Opponents of this legislation offer four main arguments in opposition to the bills.  (1) They argue that throughout 20 years of history before the State Boundary Commission, no Public Act 425 Agreement has ever included the transfer of employees.  Consequently, the bill is totally unnecessary. Further, opponents of the bill (and the other related bills) say the following:  (2) The bill is not needed because service consolidations are already common throughout the state, in response to decades of reduced state-shared revenue and unfunded mandates; (3) the bill is "strategic, not substantive," because it is part of a larger strategy to attack public sector unions and collective bargaining, and that in doing so, the bill will provoke labor strife and make the consolidation of local governmental services more difficult, rather than easier; and (4) the bill is over-reaching because Michigan's recovery is underway, the recession is over, and property and income tax collections will increase as the economy rebounds. 

Throughout the state, unionized public sector employees have made wage and benefit concessions and helped local officials to downsize their operations, privatize services, and consolidate operations.  Legislation like this makes cooperation between local units and their employees less, rather than more, likely.

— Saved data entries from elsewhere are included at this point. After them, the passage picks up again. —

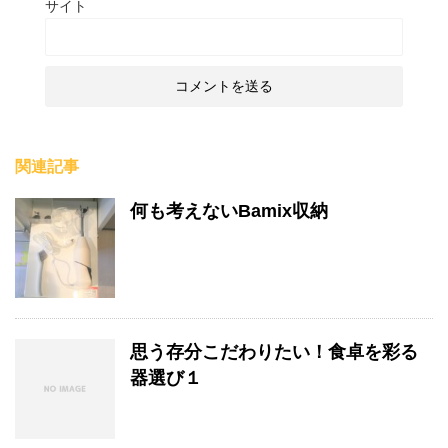
サイト
関連記事
何も考えないBamix収納
思う存分こだわりたい！食卓を彩る
器選び１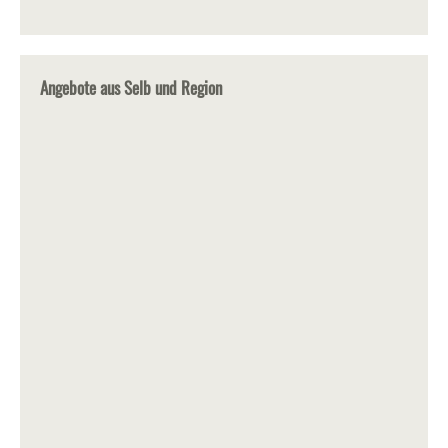
Angebote aus Selb und Region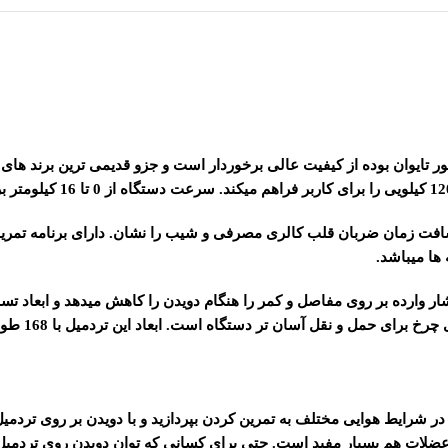
 بوده که سرعت مسافت زمان ضربان قلب کالری مصرفی و شیب را نشان. دارای بر
ها میباشد.
سان تر دستگاه است. ابعاد این تردمیل با 168 طول و 75 عرض و 146 سانتی متر میباشد.
ل در شرایط هوایی مختلف به تمرین کردن بپردازید و با دویدن بر روی ترد
ات هم بسیار مفید است. حتی برای کسانی که توان دویدن روی تردمیل را ن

At no time during committee testimony on House Bill 4534 could any person give a concrete example of an instance of a Public Act 425 agreement that included the transfer of land and employees.  Indeed, the representatives of the Michigan Municipal League who supported the bill acknowledged this fact, and while the spokesperson for the Michigan Townships Association noted that "PA 425 agreements can be about anything," he did not cite any instance in which employees were transferred at the time of a conditional land transfer.  Finally, a state representative who is now a member of the House Local, Intergovernmental, and Regional Affairs Committee once chaired the State Boundary Commission and it was his testimony that that no employees were ever involved in PA 425 agreements that came before that commission in his nearly two decades of service.

POSITIONS:

The Michigan Municipal League supports the bill.  (4-14-11)

The Michigan Townships Association supports the bill.  (4-14-11)

The Washtenaw County Farm Bureau supports the bill.  (4-14-11)

                                                                                           Legislative Analyst:   J. Hunault

                                                                                                  Fiscal Analyst:   Jim Stansell

This analysis was prepared by nonpartisan House staff for use by House members in their deliberations, and does not constitute an official statement of legislative intent.